- Source document -
I managed to get my system working, with the following modifications to kernel:

* Disable: Local APIC support on uniprocessors

* Enable power management

* Enable apm

* Disable acpi

* Realtek 8169  compiled as module

----------

## _Adik_

i have same mobo as you and i have mamy problems

with stability on 2.6. removing apic, acpi and apm doesnt change

more... could you try kernel 2.6? then i will know that

problem is in my config...

----------

## mcfish

I do not have access to the machine before wednesday (it is now in remote server room), but I can try to install kernel 2.6 series on it and see what happens.. I'll let you know if I can come up with some solution to this problems.

----------

## _Adik_

thank you, so ill wait to wendsday for more info!

- Activity list -
(A) In the kernel forum thread, how was the Realtek 8169 driver set up?
(B) Extend the kernel forum thread with the next reply after its last post.

(Point tracking data)
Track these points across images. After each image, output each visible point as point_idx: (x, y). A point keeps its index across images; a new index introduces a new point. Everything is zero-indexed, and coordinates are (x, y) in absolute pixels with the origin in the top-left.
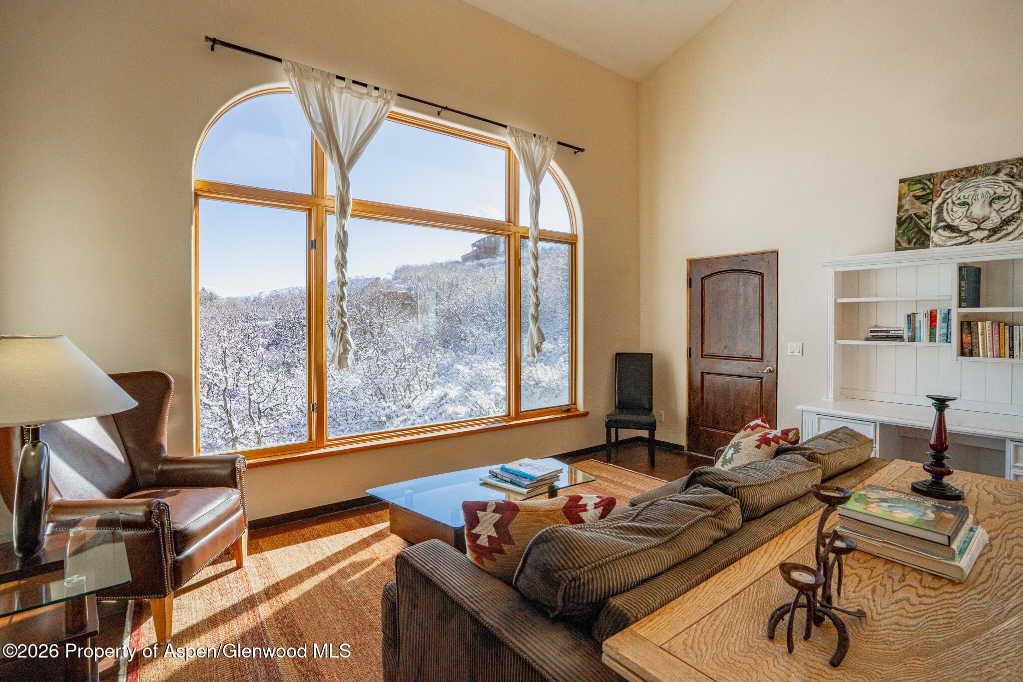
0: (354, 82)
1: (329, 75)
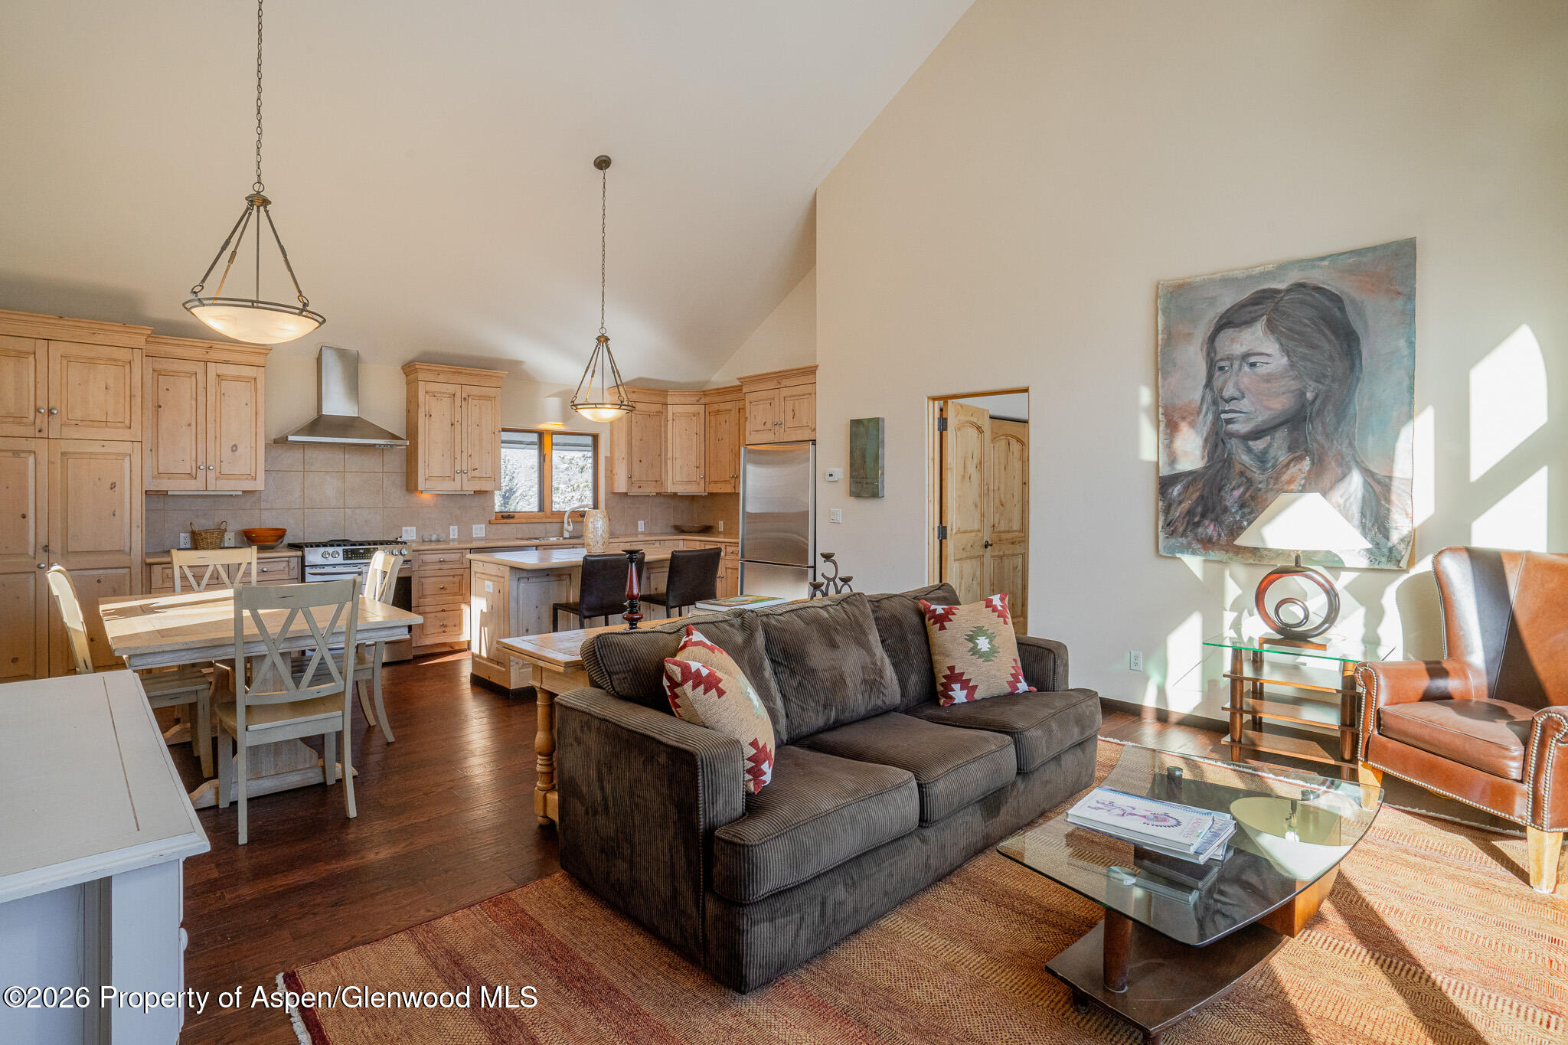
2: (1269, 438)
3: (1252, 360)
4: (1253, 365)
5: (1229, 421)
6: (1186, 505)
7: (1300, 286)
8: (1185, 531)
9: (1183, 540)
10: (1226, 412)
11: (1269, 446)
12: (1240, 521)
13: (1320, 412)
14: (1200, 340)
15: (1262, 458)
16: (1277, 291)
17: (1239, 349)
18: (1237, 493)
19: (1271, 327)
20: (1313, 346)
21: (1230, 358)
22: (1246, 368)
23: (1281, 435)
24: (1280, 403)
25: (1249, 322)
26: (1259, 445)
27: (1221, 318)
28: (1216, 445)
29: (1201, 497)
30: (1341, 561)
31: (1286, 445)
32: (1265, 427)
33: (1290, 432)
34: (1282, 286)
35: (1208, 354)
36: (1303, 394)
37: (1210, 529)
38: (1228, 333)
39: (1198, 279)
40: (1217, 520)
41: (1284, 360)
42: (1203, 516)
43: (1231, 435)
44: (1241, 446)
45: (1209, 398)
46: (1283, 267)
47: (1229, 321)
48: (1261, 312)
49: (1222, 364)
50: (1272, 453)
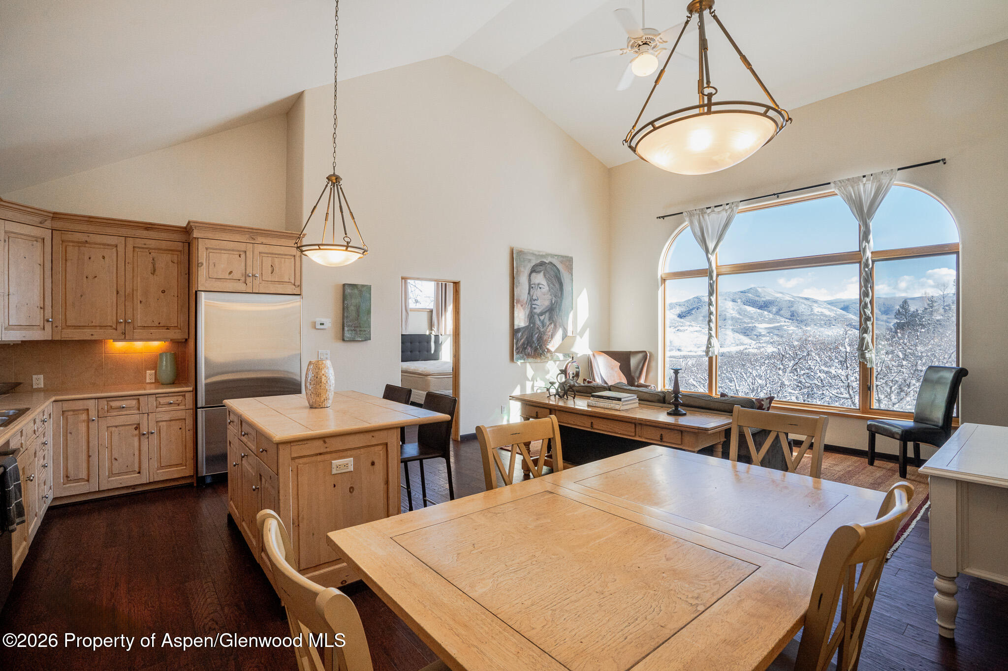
0: (715, 207)
1: (702, 209)
2: (544, 315)
3: (540, 286)
4: (540, 288)
5: (535, 308)
6: (522, 341)
7: (551, 263)
8: (522, 352)
9: (521, 355)
10: (533, 304)
11: (545, 318)
12: (537, 346)
13: (556, 307)
14: (527, 274)
15: (543, 322)
16: (546, 263)
17: (537, 282)
18: (536, 336)
19: (545, 275)
20: (554, 285)
21: (534, 284)
22: (539, 288)
23: (547, 314)
24: (547, 303)
25: (539, 272)
26: (542, 318)
27: (533, 267)
28: (531, 317)
29: (526, 337)
30: (559, 358)
31: (548, 318)
32: (544, 311)
33: (549, 314)
34: (547, 262)
35: (529, 281)
36: (552, 301)
37: (529, 350)
38: (534, 275)
39: (526, 251)
40: (531, 346)
41: (548, 288)
42: (527, 345)
43: (535, 313)
44: (537, 317)
45: (529, 299)
46: (547, 255)
47: (533, 270)
48: (542, 269)
49: (532, 286)
50: (545, 321)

- Response list -
(A) It was compiled as a module.

(B)
----------

## mcfish

Here is url for my configuration file for kernel 2.6.4 (from  development-sources-2.6.4.ebuild), and atleast for now I haven't had any problems with realtek 8169 card

http://demo.bariumnordic.com/~mcfish/kernel-2.6.4.conf

----------

## Kanniball

My problem was not related with my network card, but with my AGP.

Now it's solved appliyng this patch to the kernel:

http://lkml.org/lkml/2004/2/11/207

Now my laptop is working fine...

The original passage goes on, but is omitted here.